Below are records; reproduce exactly the lines from the one that has "right wrist: (288, 103)" through the one that has "left ear: (505, 175)", ends included, and nothing more.

[Stored items from a collection]
------------
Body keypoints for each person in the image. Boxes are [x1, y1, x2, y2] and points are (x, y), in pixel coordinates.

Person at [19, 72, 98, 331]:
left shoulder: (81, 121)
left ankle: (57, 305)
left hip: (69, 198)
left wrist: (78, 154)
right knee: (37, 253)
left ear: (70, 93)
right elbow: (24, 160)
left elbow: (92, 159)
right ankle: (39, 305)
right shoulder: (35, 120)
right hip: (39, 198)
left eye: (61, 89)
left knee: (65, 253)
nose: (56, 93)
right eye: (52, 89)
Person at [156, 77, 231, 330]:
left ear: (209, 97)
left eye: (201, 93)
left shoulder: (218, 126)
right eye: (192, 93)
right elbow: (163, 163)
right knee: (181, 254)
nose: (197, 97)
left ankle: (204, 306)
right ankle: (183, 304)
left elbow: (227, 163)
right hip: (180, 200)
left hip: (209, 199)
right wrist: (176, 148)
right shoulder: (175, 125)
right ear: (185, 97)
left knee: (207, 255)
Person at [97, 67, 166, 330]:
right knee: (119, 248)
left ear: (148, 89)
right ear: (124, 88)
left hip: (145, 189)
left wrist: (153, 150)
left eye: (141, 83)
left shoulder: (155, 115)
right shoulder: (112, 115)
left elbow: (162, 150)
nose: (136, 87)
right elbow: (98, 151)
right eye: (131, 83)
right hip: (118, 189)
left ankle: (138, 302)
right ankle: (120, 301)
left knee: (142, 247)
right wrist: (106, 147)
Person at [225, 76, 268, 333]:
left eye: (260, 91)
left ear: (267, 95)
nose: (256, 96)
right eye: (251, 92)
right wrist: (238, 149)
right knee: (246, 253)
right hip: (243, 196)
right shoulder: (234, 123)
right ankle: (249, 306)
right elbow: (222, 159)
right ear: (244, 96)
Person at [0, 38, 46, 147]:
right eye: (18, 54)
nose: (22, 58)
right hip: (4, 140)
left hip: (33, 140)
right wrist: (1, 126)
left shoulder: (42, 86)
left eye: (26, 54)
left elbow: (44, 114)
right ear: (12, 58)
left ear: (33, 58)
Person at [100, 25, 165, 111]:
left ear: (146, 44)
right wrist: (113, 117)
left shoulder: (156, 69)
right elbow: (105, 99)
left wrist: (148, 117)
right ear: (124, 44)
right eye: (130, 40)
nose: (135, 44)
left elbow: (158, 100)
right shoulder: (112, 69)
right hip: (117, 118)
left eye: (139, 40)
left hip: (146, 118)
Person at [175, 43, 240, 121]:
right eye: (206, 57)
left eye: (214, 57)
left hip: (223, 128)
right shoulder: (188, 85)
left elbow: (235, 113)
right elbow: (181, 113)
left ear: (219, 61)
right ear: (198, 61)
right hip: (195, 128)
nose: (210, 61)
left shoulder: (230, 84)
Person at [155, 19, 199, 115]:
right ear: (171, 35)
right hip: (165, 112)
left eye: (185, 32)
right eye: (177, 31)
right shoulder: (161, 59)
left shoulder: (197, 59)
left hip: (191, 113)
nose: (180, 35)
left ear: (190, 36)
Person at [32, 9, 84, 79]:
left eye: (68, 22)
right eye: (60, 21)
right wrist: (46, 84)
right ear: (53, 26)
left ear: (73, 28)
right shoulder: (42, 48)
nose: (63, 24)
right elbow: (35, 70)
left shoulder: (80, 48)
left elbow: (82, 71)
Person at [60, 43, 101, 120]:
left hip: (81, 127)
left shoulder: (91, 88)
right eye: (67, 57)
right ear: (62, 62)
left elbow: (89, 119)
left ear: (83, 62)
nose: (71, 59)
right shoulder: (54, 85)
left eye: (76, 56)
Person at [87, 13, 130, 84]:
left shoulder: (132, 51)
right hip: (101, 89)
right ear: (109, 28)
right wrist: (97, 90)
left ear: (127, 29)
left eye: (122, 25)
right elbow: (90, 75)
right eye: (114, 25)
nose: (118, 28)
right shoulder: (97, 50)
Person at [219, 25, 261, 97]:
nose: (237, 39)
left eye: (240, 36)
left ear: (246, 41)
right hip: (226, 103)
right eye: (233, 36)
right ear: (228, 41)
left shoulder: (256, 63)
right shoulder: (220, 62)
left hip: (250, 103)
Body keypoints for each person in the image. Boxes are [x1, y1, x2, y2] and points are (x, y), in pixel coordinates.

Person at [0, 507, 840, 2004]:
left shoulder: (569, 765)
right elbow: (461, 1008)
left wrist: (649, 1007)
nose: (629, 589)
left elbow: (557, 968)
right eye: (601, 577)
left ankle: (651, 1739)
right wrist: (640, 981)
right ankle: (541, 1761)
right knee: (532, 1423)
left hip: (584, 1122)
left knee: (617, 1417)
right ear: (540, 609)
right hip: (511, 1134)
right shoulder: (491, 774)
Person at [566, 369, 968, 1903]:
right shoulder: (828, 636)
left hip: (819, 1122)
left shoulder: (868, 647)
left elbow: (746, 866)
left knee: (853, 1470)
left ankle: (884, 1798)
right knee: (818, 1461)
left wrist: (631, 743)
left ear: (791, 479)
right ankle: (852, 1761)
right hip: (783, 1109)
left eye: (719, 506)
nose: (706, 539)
------------
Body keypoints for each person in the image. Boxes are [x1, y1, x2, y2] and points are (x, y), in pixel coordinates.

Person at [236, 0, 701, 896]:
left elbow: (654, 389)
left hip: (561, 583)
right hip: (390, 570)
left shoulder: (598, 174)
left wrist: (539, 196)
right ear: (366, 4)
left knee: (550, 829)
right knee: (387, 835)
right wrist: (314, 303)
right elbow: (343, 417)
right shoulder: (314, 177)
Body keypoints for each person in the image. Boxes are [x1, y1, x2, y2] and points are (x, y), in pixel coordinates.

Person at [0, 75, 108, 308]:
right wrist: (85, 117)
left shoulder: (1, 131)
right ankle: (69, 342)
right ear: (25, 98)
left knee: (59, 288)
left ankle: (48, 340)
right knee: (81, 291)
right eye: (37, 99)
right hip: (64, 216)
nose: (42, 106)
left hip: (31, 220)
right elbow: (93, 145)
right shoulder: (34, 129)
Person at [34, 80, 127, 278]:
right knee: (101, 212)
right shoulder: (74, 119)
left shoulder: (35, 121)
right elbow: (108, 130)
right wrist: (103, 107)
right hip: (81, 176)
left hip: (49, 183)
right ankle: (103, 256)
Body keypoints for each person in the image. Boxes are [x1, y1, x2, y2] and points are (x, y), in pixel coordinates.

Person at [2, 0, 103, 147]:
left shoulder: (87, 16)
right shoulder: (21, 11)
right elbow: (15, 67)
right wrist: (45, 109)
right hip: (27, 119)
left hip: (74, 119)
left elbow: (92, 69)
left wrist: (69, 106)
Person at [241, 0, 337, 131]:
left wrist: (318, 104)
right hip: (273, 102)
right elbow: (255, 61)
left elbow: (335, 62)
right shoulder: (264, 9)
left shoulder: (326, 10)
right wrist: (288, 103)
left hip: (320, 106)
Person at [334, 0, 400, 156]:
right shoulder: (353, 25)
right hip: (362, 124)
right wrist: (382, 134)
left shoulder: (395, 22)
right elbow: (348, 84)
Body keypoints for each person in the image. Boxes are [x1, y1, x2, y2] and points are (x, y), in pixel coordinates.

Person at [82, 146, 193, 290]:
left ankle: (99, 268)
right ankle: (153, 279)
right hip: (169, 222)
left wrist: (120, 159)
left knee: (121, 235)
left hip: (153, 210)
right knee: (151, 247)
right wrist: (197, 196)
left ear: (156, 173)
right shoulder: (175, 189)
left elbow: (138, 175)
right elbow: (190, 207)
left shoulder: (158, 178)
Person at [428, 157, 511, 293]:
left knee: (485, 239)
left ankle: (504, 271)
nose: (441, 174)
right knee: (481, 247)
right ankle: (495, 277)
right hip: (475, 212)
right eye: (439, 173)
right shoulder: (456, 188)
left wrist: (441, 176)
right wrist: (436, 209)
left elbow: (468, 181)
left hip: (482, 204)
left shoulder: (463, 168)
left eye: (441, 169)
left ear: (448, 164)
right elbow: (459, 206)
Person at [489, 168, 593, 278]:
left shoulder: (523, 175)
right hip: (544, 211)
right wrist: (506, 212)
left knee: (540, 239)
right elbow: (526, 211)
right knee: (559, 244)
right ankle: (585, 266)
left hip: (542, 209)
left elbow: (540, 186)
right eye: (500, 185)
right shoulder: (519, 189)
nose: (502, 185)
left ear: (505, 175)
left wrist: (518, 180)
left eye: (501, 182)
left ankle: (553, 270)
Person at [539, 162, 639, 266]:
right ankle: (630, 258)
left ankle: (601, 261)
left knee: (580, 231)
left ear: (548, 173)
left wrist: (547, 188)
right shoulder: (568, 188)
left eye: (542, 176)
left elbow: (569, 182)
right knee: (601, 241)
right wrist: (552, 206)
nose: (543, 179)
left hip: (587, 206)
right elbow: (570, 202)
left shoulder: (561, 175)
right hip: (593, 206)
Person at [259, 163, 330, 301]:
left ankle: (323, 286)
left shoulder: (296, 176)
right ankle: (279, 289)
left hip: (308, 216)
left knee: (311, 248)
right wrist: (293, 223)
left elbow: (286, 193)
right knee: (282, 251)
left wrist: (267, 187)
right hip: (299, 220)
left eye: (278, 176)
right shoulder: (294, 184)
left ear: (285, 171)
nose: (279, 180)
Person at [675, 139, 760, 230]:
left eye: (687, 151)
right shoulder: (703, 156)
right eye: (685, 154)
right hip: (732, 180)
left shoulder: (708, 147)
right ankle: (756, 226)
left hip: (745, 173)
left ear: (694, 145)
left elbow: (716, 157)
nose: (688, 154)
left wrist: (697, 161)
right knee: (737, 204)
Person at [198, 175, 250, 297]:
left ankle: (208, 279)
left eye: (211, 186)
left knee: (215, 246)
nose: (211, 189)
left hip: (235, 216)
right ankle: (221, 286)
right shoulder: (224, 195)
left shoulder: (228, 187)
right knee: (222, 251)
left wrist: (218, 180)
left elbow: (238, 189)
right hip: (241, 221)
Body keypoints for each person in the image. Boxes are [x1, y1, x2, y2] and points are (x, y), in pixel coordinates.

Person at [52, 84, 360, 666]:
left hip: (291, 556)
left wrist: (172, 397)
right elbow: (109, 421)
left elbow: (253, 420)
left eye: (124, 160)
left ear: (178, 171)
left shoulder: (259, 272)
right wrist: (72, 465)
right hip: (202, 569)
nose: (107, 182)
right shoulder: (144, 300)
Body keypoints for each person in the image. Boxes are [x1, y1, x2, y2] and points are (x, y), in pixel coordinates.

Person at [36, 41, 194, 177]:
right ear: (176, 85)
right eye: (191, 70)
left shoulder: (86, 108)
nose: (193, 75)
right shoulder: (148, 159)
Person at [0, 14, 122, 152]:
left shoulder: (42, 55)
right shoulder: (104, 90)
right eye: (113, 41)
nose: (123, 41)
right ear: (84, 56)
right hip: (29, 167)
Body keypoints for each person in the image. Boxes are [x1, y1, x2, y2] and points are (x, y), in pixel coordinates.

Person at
------------
**Final answer:**
right wrist: (288, 103)
left hip: (320, 106)
Person at [334, 0, 400, 156]:
right shoulder: (353, 25)
right hip: (362, 124)
right wrist: (382, 134)
left shoulder: (395, 22)
right elbow: (348, 84)
Body keypoints for each person in the image. Boxes are [x1, y1, x2, y2] and points are (x, y), in pixel coordinates.

Person at [82, 146, 193, 290]:
left ankle: (99, 268)
right ankle: (153, 279)
right hip: (169, 222)
left wrist: (120, 159)
left knee: (121, 235)
left hip: (153, 210)
right knee: (151, 247)
right wrist: (197, 196)
left ear: (156, 173)
right shoulder: (175, 189)
left elbow: (138, 175)
right elbow: (190, 207)
left shoulder: (158, 178)
Person at [428, 157, 511, 293]:
left knee: (485, 239)
left ankle: (504, 271)
nose: (441, 174)
right knee: (481, 247)
right ankle: (495, 277)
right hip: (475, 212)
right eye: (439, 173)
right shoulder: (456, 188)
left wrist: (441, 176)
right wrist: (436, 209)
left elbow: (468, 181)
left hip: (482, 204)
left shoulder: (463, 168)
left eye: (441, 169)
left ear: (448, 164)
right elbow: (459, 206)
Person at [489, 168, 593, 278]:
left shoulder: (523, 175)
right hip: (544, 211)
right wrist: (506, 212)
left knee: (540, 239)
right elbow: (526, 211)
right knee: (559, 244)
right ankle: (585, 266)
left hip: (542, 209)
left elbow: (540, 186)
right eye: (500, 185)
right shoulder: (519, 189)
nose: (502, 185)
left ear: (505, 175)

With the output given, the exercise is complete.